**ABOUT THIS EXERCISE:**
Copy out the lines of the data below, from the line containing "cooperativa prezam sempre" to the line containing "diretor presidente da Capebe, André Reis.", both included, with each line unchanged.
══ TASK INPUTS ══
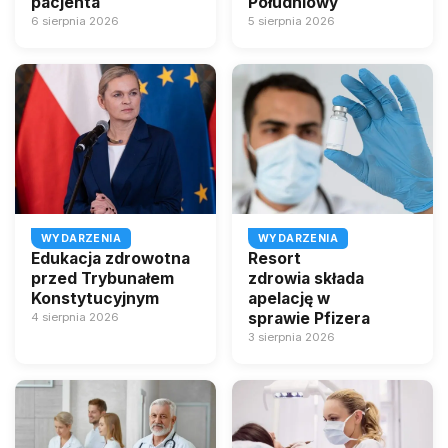
pacjenta
Południowy
6 sierpnia 2026
5 sierpnia 2026
WYDARZENIA
WYDARZENIA
Edukacja zdrowotna
Resort
przed Trybunałem
zdrowia składa
Konstytucyjnym
apelację w
sprawie Pfizera
4 sierpnia 2026
3 sierpnia 2026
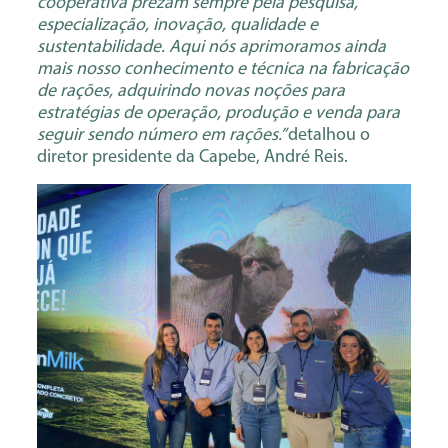
cooperativa prezam sempre pela pesquisa,
especialização, inovação, qualidade e
sustentabilidade. Aqui nós aprimoramos ainda
mais nosso conhecimento e técnica na fabricação
de rações, adquirindo novas noções para
estratégias de operação, produção e venda para
seguir sendo número em rações.”
detalhou o
diretor presidente da Capebe, André Reis.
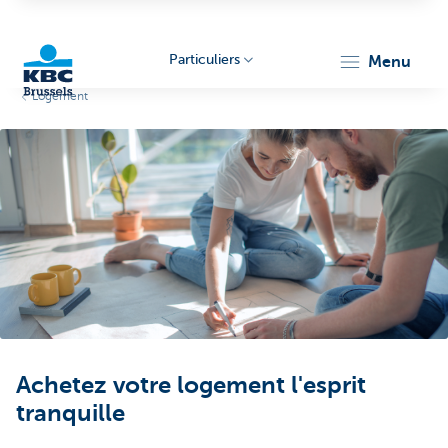
Particuliers
menu
Logement
KBC
Brussels
Achetez votre logement l'esprit
tranquille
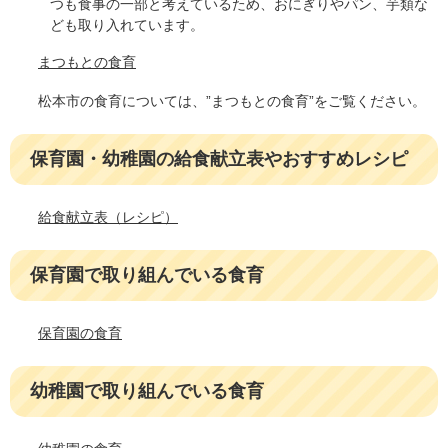
つも食事の一部と考えているため、おにぎりやパン、芋類な
ども取り入れています。
まつもとの食育
松本市の食育については、”まつもとの食育”をご覧ください。
保育園・幼稚園の給食献立表やおすすめレシピ
給食献立表（レシピ）
保育園で取り組んでいる食育
保育園の食育
幼稚園で取り組んでいる食育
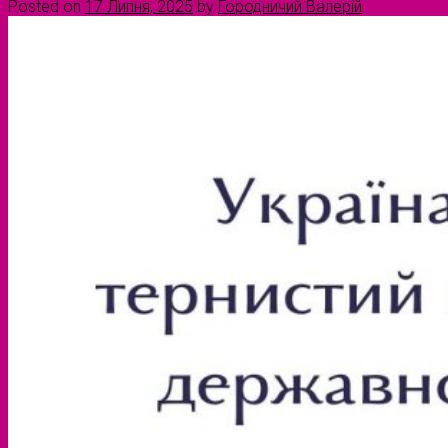
Posted on
17 Липня, 2025
by
Городничий Валерій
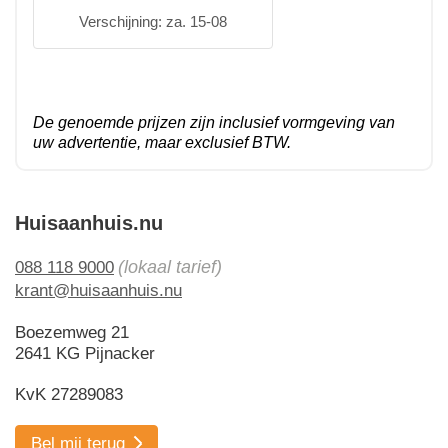
Verschijning: za. 15-08
De genoemde prijzen zijn inclusief vormgeving van
uw advertentie, maar exclusief BTW.
Huisaanhuis.nu
(lokaal tarief)
088 118 9000
krant@huisaanhuis.nu
Boezemweg 21
2641 KG Pijnacker
KvK 27289083
Bel mij terug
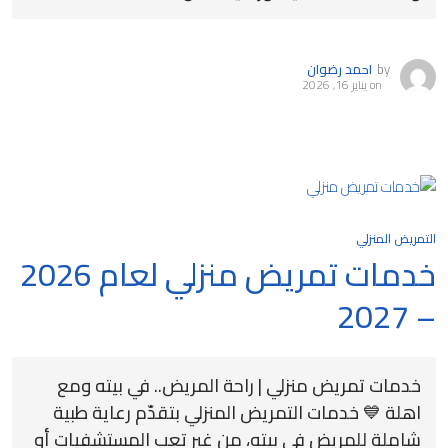
by
احمد رضوان
on
يناير 16, 2026
التمريض المنزلي
خدمات تمريض منزلي لعام 2026
– 2027
خدمات تمريض منزلي | راحة المريض.. في بيته ومع
اهلة 💙 خدمات التمريض المنزلي بتقدّم رعاية طبية
شاملة للمريض في بيته، من غير تعب المستشفيات أو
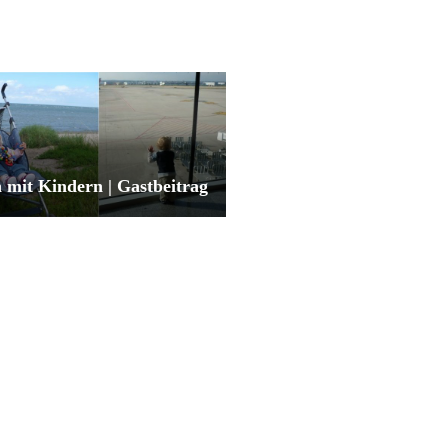
 mit Kindern | Gastbeitrag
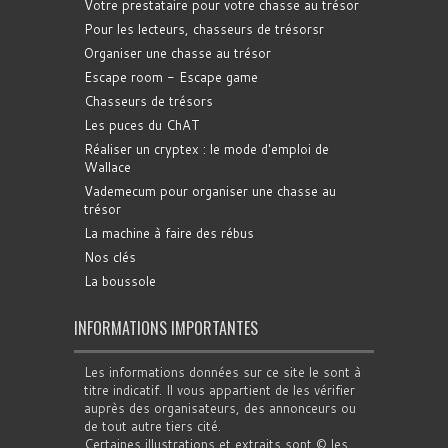
Votre prestataire pour votre chasse au trésor
Pour les lecteurs, chasseurs de trésorsr
Organiser une chasse au trésor
Escape room - Escape game
Chasseurs de trésors
Les puces du ChAT
Réaliser un cryptex : le mode d'emploi de
Wallace
Vademecum pour organiser une chasse au
trésor
La machine à faire des rébus
Nos clés
La boussole
INFORMATIONS IMPORTANTES
Les informations données sur ce site le sont à
titre indicatif. Il vous appartient de les vérifier
auprès des organisateurs, des annonceurs ou
de tout autre tiers cité.
Certaines illustrations et extraits sont © les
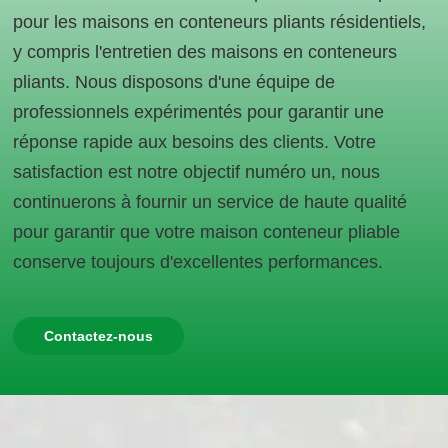
pour les maisons en conteneurs pliants résidentiels,
y compris l'entretien des maisons en conteneurs
pliants. Nous disposons d'une équipe de
professionnels expérimentés pour garantir une
réponse rapide aux besoins des clients. Votre
satisfaction est notre objectif numéro un, nous
continuerons à fournir un service de haute qualité
pour garantir que votre maison conteneur pliable
conserve toujours d'excellentes performances.
Contactez-nous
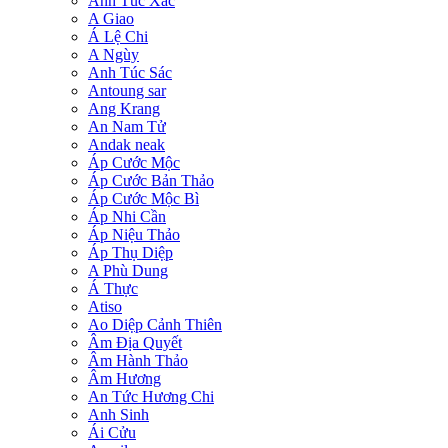
Anh Túc Xác
A Giao
Á Lệ Chi
A Ngùy
Anh Túc Sác
Antoung sar
Ang Krang
An Nam Tử
Andak neak
Áp Cước Mộc
Áp Cước Bản Thảo
Áp Cước Mộc Bì
Áp Nhi Cần
Áp Niệu Thảo
Áp Thụ Diệp
A Phù Dung
Á Thực
Atiso
Ao Diệp Cảnh Thiên
Âm Địa Quyết
Âm Hành Thảo
Âm Hương
An Tức Hương Chi
Anh Sinh
Ái Cửu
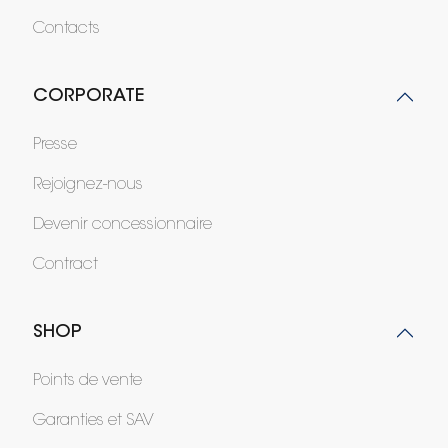
Contacts
CORPORATE
Presse
Rejoignez-nous
Devenir concessionnaire
Contract
SHOP
Points de vente
Garanties et SAV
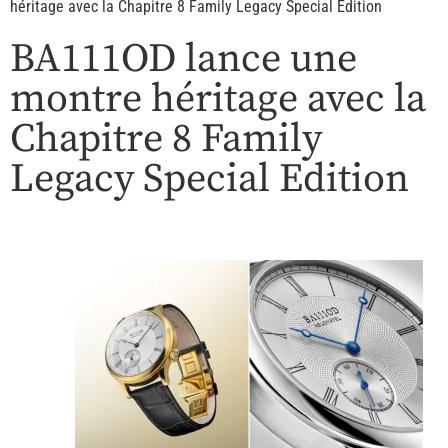
héritage avec la Chapitre 8 Family Legacy Special Edition
BA111OD lance une
montre héritage avec la
Chapitre 8 Family
Legacy Special Edition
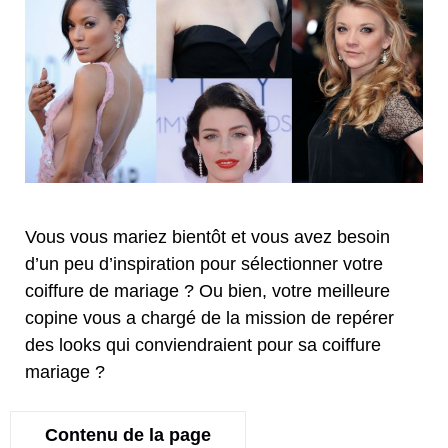
Vous vous mariez bientôt et vous avez besoin
d’un peu d’inspiration pour sélectionner votre
coiffure de mariage ? Ou bien, votre meilleure
copine vous a chargé de la mission de repérer
des looks qui conviendraient pour sa coiffure
mariage ?
Contenu de la page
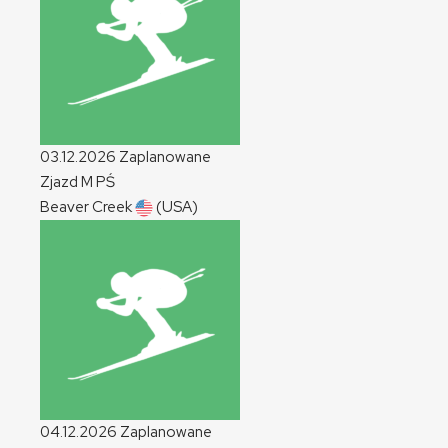
03.12.2026
Zaplanowane
Zjazd
M
PŚ
Beaver Creek
(USA)
04.12.2026
Zaplanowane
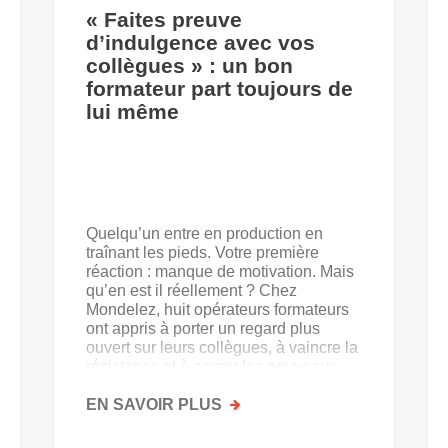
« Faites preuve
d’indulgence avec vos
collègues » : un bon
formateur part toujours de
lui même
Quelqu’un entre en production en
traînant les pieds. Votre première
réaction : manque de motivation. Mais
qu’en est il réellement ? Chez
Mondelez, huit opérateurs formateurs
ont appris à porter un regard plus
ouvert sur leurs collègues, à vaincre la
résistance et à ancrer les nouveaux
acquis.
EN SAVOIR PLUS
SUR
«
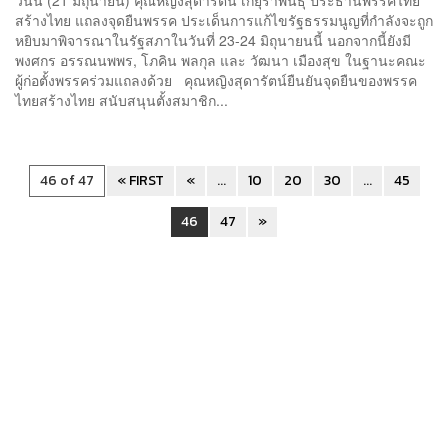
สร้างไทย แถลงจุดยืนพรรค ประเด็นการแก้ไขรัฐธรรมนูญที่กำลังจะถูก
หยิบมาพิจารณาในรัฐสภาในวันที่ 23-24 มิถุนายนนี้ นอกจากนี้ยังมี
พงศกร อรรณนพพร, โภคิน พลกุล และ วัฒนา เมืองสุข ในฐานะคณะ
ผู้ก่อตั้งพรรคร่วมแถลงด้วย คุณหญิงสุดารัตน์ยืนยันจุดยืนของพรรค
ไทยสร้างไทย สนับสนุนตั้งสมาชิก...
46 of 47
« FIRST
«
...
10
20
30
...
45
46
47
»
═══
**OUTPUT FOR THIS TASK:**
cooperativa prezam sempre pela pesquisa,
especialização, inovação, qualidade e
sustentabilidade. Aqui nós aprimoramos ainda
mais nosso conhecimento e técnica na fabricação
de rações, adquirindo novas noções para
estratégias de operação, produção e venda para
seguir sendo número em rações.”
detalhou o
diretor presidente da Capebe, André Reis.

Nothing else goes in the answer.